We arrived at the supermarket and Nate needed to use the restroom. I escorted him to the public filth that the supermarket calls a bathroom. When Nate was done using the restroom we found mom, and she asked us to get the only thing we came for. The milk. We set off and down the bread aisle we went. As Nate and I walked I asked him,
“How do you do it”?
He replied, “Do what?”
I simply asked, “Stay so innocent and carefree?”
I didn't really expect him to know what I was talking about; I just wanted him to understand what I meant by the question. Could a six-year-old boy really be the key to an escape? Is he the way out of the nasty, wet snow lie of a life we live? If so, is sharing the answers even worth it? Does the world deserve to have such a blissful way out of reality.
“My imagination,” he interrupted as I was thinking.
Of course, I had nothing to say to Nate's reply. I was so astonished that a kid who knew nothing had just given me the answer to everything. It was no secret; just an ability that faded when we are overstressed and grow up. As we approached the milk I asked him how he was using his imagination to escape this old Dillons? And he replied with,
“Do you see that space behind the milk shelf,”
I said, “The freezer”?
He said, “Yes. A freezer to you, but to me it's the land of no return because there are little milk monsters back there that take anyone that goes back there”.
“So anytime mom or me is getting hit by Mike, or something bad is on the news or you just see something you don't like you just turn it into some sort of imagination thing?” I asked.
He said, “When I get scared I just put my thoughts in front of everything and my imagination does everything”.

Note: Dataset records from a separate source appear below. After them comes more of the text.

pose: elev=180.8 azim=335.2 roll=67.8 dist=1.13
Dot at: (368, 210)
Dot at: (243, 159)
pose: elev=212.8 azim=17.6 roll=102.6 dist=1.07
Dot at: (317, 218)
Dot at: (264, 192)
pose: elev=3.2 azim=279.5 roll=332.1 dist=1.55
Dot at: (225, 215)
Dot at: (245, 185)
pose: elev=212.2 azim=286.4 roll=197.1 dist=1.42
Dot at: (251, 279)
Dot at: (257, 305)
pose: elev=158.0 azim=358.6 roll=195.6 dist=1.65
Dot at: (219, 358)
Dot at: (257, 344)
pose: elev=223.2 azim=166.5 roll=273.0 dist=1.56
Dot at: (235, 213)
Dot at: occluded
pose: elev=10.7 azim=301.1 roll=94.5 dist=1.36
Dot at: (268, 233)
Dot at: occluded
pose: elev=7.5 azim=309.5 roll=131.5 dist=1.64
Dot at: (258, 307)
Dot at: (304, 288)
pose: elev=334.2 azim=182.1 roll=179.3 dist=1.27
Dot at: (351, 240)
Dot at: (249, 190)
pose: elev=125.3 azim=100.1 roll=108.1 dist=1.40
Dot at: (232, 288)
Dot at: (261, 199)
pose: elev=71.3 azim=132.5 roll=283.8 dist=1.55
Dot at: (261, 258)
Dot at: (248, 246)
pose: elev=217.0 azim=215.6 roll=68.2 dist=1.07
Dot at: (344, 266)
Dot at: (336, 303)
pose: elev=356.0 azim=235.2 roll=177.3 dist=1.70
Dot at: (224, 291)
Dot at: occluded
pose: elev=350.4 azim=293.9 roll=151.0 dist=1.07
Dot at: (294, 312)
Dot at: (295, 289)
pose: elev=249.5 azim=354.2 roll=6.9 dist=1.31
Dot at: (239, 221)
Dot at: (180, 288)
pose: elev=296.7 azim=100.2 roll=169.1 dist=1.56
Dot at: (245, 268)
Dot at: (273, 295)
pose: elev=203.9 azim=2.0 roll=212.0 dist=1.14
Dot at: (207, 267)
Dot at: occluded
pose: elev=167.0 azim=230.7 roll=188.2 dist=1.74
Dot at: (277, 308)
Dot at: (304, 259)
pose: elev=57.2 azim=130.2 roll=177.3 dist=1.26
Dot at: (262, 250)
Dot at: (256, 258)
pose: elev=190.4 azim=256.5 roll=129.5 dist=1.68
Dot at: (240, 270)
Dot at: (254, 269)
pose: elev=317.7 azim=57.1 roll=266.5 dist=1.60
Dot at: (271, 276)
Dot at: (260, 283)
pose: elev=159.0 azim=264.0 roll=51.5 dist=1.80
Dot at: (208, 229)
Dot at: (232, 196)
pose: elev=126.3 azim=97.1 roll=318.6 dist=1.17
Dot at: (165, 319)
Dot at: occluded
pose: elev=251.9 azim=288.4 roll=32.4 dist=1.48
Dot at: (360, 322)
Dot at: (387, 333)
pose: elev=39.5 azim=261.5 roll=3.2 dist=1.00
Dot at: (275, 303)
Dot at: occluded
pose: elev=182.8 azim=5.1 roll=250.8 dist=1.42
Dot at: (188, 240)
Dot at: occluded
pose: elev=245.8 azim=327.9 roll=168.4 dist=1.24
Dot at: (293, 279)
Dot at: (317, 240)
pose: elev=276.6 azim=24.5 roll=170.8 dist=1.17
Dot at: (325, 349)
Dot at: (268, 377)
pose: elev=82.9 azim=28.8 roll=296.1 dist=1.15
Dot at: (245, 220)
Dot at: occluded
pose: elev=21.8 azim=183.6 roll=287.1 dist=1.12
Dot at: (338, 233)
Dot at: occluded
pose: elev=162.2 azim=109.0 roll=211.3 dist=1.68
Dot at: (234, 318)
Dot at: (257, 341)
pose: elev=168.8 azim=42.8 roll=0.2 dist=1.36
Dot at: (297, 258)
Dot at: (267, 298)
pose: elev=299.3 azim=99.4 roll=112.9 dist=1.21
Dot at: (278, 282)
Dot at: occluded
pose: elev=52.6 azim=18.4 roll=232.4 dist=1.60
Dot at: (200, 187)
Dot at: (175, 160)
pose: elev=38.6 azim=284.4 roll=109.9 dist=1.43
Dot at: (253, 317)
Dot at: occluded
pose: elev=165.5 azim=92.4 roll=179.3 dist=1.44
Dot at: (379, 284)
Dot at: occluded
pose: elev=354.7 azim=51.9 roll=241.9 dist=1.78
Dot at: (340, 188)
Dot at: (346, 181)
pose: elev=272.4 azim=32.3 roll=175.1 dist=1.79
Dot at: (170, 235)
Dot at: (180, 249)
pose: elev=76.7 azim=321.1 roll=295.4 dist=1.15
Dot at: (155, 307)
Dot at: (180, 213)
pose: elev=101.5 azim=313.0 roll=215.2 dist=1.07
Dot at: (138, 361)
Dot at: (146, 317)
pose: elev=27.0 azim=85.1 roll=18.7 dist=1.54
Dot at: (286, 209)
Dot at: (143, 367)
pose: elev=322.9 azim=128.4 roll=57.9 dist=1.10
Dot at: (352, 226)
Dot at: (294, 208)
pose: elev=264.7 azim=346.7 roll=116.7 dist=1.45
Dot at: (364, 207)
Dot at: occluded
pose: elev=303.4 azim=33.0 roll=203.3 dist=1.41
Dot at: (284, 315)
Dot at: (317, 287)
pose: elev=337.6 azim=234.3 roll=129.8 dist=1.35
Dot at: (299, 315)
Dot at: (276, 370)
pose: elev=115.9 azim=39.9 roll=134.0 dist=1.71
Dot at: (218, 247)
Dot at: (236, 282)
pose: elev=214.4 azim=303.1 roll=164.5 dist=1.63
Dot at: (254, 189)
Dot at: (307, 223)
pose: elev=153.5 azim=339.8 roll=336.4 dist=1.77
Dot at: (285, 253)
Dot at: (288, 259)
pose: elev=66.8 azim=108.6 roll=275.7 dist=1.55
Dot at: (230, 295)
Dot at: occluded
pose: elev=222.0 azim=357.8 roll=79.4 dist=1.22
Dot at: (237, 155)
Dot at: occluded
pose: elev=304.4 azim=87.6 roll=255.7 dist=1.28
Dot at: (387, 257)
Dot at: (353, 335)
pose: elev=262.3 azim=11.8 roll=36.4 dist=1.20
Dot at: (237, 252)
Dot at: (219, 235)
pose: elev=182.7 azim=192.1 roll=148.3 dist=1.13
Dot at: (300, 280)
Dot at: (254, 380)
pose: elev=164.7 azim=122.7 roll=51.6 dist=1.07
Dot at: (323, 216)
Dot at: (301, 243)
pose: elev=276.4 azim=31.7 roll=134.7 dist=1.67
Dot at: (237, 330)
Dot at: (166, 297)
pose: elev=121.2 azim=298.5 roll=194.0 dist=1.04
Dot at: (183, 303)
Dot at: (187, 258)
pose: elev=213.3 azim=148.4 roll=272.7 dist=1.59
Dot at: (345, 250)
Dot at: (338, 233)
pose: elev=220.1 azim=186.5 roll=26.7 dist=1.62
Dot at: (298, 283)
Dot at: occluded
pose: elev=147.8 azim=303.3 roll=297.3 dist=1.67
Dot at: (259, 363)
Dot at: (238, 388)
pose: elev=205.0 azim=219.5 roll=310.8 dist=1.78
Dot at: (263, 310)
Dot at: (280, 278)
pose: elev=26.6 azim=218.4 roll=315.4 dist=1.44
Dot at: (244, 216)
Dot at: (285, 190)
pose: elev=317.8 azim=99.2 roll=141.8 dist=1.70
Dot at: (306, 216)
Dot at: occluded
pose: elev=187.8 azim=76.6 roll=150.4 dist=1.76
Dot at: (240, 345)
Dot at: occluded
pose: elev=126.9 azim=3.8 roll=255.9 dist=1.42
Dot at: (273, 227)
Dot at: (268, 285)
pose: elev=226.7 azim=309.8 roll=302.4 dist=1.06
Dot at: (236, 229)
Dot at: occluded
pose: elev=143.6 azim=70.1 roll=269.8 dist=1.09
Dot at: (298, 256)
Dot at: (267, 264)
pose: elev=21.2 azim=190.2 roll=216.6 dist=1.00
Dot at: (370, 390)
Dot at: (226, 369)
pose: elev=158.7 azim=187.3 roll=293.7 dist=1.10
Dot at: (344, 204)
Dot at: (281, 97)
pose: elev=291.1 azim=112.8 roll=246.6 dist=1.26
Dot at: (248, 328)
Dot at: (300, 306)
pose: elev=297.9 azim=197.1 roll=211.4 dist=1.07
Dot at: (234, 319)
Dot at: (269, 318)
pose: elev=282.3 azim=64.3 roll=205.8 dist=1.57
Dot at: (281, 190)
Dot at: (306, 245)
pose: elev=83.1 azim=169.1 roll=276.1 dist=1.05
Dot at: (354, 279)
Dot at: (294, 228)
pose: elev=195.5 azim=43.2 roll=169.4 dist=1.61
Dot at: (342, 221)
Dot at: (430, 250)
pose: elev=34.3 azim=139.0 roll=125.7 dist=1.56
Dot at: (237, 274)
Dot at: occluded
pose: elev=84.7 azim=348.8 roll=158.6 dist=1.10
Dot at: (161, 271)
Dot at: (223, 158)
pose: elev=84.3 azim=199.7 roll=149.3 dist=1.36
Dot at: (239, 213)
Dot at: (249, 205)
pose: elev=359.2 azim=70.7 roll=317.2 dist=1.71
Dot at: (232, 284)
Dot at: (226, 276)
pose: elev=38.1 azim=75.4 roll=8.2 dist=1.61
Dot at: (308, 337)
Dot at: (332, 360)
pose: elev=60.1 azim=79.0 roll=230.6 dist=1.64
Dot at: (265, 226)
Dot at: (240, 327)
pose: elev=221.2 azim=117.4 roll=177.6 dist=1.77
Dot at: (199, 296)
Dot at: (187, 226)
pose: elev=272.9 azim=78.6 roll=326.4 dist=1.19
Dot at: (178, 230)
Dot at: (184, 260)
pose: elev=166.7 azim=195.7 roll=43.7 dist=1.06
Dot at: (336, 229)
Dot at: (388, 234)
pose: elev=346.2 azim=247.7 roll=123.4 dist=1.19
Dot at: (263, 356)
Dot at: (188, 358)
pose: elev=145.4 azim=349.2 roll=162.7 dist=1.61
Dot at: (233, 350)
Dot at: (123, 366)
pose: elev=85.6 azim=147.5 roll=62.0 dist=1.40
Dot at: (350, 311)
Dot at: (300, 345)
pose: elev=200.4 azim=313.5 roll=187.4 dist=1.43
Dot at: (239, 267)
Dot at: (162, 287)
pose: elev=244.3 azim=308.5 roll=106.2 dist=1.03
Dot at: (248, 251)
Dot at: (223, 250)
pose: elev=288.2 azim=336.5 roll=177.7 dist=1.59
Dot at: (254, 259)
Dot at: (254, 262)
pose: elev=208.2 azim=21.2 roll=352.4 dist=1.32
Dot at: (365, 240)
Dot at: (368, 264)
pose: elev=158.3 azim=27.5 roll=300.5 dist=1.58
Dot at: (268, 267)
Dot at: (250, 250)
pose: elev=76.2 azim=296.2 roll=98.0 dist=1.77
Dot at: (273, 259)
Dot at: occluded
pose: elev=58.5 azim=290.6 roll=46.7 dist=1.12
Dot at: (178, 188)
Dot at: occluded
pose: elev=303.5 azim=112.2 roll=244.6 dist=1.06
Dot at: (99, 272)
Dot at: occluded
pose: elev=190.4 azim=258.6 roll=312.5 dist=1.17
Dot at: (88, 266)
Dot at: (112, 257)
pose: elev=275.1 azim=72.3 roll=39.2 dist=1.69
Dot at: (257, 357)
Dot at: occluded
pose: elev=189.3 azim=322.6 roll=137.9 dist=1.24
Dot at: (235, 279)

We grabbed the milk and on the way back to find mom was just silence. I pondered if I would use this gift presented to me by the six year old that had it all figured out? Would I use my Imagination to escape my own reality, or should I stay in the cold and darkness? Would the gift make me blind to the truth? We arrived with the milk and we then continued to go home and I faced the truth. That we live in an abusive relationship with the world. It won't change anytime soon. You can try to escape it all you want but the cold will seep through the walls and it will consume you.